ES: Well, a lot of the things about me I like, a lot of the things about me I don't like, and I try to work on what I don't like and improve every day. 'Cause I dig change. I just dig it. I want it every day of my life. Chris Lawford is writing a book called A Moment of Clarity, interviewing celebrities and noncelebrities about their moment of clarity when they said, "I'm not going to drink anymore" – it's a good idea – and in my contribution to it, I talked about change and how necessary it was. I started out by saying the worst thing somebody can say to you is, "Oh God, you haven't changed a bit." I love change. And I love somebody to say, "You've changed." It's thrilling.

AC: What's a recent change in yourself?

ES: I think it's easier for me to relax. That's something I've never known [how to do]. I've got to work all the time. I've got to hear the music. I've got to have the lines to learn. I've got to give myself hills to climb every day to make me happy. And I'm relaxed inside more than I used to be. A little bit. Don't get excited about this, Robert. No, no.

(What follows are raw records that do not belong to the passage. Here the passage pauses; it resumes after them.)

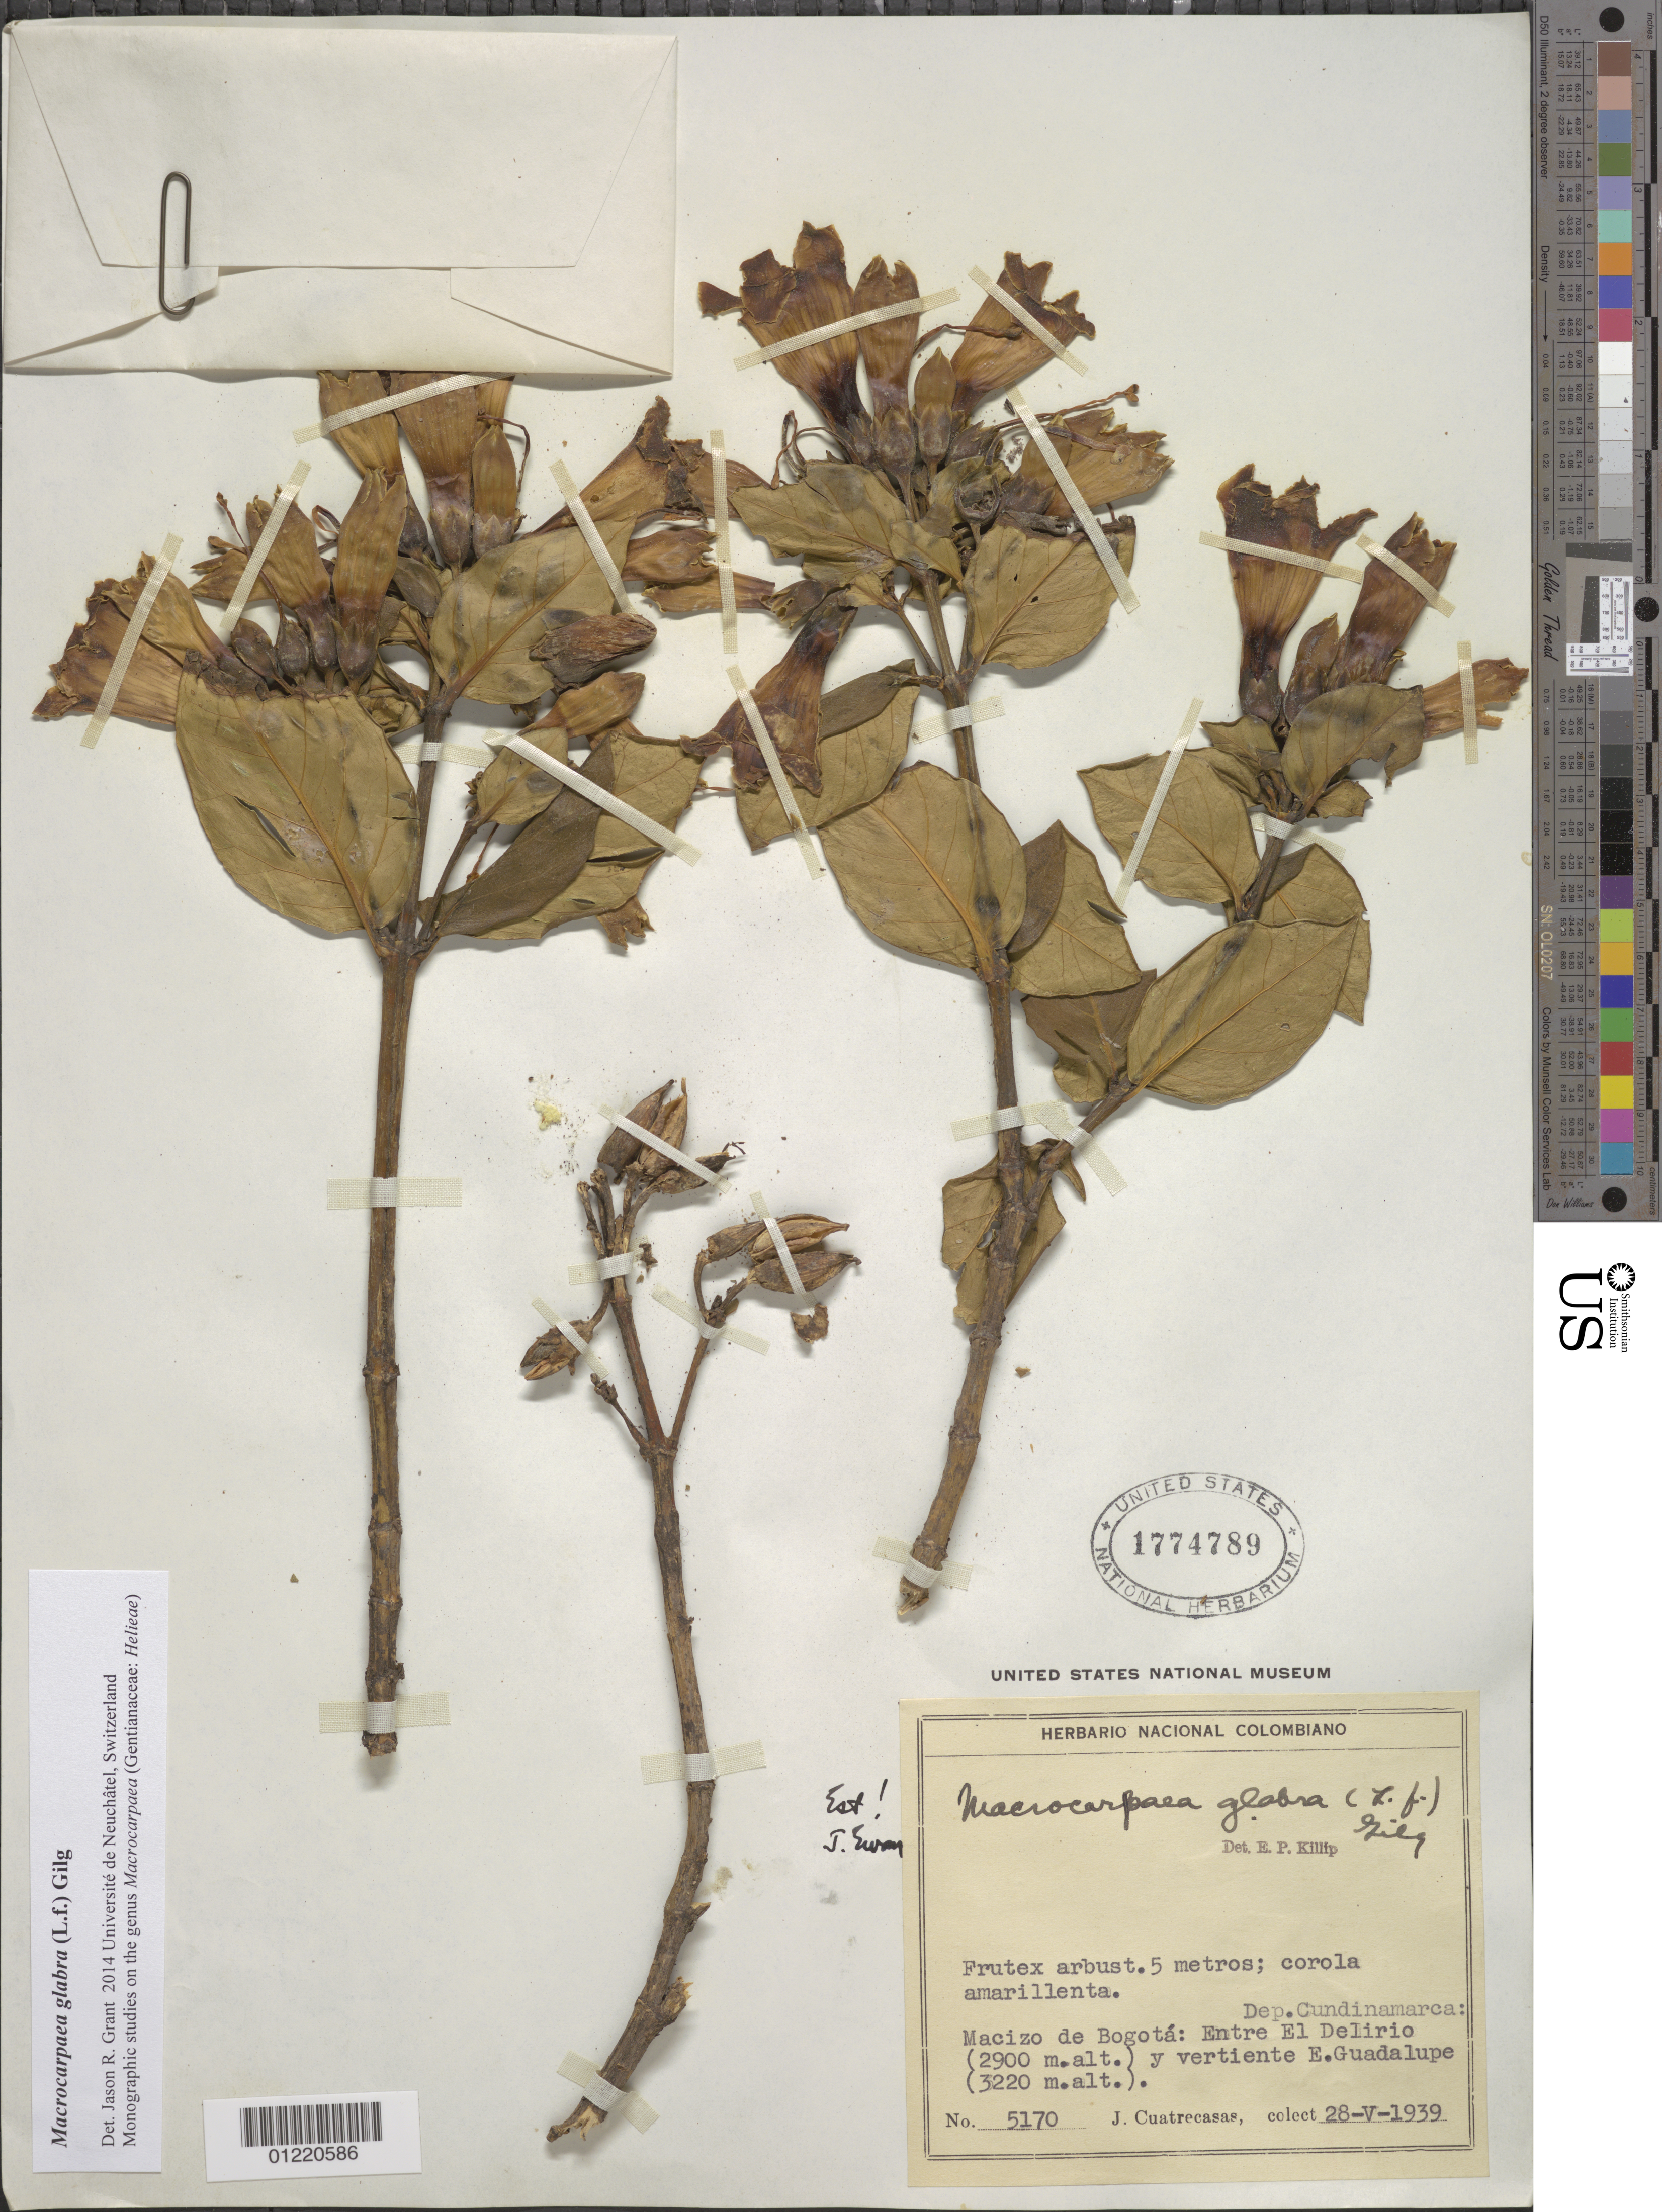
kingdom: Plantae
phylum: Tracheophyta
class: Magnoliopsida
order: Gentianales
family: Gentianaceae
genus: Macrocarpaea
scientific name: Macrocarpaea glabra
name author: (L. f.) Gilg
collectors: J. Cuatrecasas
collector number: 5170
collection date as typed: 28 May 1939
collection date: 1939-05-28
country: Colombia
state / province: Cundinamarca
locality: Macizo de Bogotá, entre El Delirio y vertiente E. Guadalupe.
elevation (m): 2900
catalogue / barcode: US 1774789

AC: We all learn from different people. Is there a person you feel like you learned from the most?

ES: Oh boy, that's a good question. I've never been asked that before. I don't think I can put a name on it. I think the best lessons I've learned in my life are from the common man, from the guy who waits on you in the store or the cop on the corner or the bus driver or the cab driver. The people who service you are the people I learn the most from, and they teach me how to behave. I like to learn from these people. I talk to everybody, and their opinions about big subjects, their opinions about actors, their opinions about politicians are brilliant. I'd rather talk to the guy who's driving the car for me about Obama or whatever. Generally, I will say I learn from people who service me.